Day 7 - February 23
WTS MDiv 2013, DMin 2020; WTS Associate Director of the Practice of Ministry and Mission
|Morning Theme Song:||bluegrass gospel songs played with a mandolin and a banjo, i.e. “Paul and Silas” by Flatt and Scruggs|
To Cancel a Debt
~ Matthew 6:7–15
This passage of Scripture from Matthew’s Gospel is one of the most repeated passages of scripture. We utter these words weekly in worship and or even daily. We know this passage as the Lord’s Prayer. It is the most common prayer of our faith. I have noticed that depending on what tradition you grew up in, you may say different words in the middle of the prayer. I grew up in a Baptist tradition where we asked for forgiveness of debts, yet currently I worship in a tradition which asks for forgiveness from trespasses. I think both are good words and I won’t argue translation issues (see another member of the Works family for that task) but I want to discuss the concept of REmittance of debts.

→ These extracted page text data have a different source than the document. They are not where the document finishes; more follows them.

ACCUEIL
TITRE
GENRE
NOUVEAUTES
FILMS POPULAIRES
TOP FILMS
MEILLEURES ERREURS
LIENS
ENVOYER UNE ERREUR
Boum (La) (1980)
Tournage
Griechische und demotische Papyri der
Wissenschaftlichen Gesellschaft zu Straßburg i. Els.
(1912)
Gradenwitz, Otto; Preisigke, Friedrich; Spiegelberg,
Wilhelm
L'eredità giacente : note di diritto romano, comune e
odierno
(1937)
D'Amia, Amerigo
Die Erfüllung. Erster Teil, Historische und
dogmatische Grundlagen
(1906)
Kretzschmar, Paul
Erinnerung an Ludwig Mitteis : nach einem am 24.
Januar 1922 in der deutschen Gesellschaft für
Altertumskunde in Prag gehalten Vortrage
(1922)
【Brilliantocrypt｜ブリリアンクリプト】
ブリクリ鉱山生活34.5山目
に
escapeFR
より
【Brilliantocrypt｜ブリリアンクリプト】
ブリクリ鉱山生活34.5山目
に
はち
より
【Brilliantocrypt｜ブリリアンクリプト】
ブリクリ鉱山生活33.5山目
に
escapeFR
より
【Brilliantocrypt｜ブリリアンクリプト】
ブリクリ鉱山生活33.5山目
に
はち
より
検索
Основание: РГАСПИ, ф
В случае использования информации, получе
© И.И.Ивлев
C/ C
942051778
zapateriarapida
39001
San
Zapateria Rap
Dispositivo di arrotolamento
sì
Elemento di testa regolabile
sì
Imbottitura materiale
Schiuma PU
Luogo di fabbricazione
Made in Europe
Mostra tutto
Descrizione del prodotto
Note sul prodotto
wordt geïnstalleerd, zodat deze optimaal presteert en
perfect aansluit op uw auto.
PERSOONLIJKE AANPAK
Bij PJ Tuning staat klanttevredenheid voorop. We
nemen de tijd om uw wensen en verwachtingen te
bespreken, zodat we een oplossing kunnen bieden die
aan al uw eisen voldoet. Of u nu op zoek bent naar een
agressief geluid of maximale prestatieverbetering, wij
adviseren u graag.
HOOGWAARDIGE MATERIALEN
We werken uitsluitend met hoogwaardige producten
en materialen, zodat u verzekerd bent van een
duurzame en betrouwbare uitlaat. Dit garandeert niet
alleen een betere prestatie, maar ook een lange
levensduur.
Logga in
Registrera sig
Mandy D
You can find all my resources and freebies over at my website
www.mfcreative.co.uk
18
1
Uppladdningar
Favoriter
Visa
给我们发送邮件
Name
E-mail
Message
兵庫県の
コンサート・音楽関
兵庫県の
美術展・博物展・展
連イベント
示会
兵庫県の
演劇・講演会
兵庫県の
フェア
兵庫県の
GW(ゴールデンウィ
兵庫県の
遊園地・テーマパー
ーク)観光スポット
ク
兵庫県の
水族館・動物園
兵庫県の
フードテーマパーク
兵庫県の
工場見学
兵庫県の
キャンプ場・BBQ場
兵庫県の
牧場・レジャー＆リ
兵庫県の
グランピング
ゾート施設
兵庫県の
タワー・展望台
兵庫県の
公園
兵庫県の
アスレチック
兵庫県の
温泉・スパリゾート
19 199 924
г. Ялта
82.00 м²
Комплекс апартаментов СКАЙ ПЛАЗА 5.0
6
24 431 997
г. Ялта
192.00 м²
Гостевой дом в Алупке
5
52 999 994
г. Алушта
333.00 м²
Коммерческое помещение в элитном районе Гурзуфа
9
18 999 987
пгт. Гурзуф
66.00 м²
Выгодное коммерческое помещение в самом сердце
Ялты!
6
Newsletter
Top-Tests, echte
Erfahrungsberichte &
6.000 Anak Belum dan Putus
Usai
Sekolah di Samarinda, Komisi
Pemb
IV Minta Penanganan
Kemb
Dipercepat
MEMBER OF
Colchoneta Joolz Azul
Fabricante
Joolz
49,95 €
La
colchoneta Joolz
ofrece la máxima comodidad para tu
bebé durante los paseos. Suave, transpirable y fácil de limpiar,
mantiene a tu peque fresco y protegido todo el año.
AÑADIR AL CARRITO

Jesus taught a parable about an unforgiving servant who had his debt cancelled and yet was unwilling to cancel a much smaller debt. Jesus in another Gospel also teaches about the shrewd manager who cancels debt. Today we live in a world of debt…. Countries owe massive amounts of debt to the World Bank, Americans on average owe more than $6000 in credit card debt, and then there are student loans which are crippling a whole generation of learners. Jesus reminds us that God has offered remittance of our debts and insists that we need to be a people willing to remit debts. It is interesting to note that this is not an optional requirement. Jesus is quite insistent, God has remitted our debts; we must remit the debts we owe others.
Reflection: What difference does it make that we say trespasses rather than debts when we pray the Lord’s Prayer? Would we be more conscience to advocate for debt cancellation if we said forgive us our debts as we forgive our debtors on a weekly/daily basis?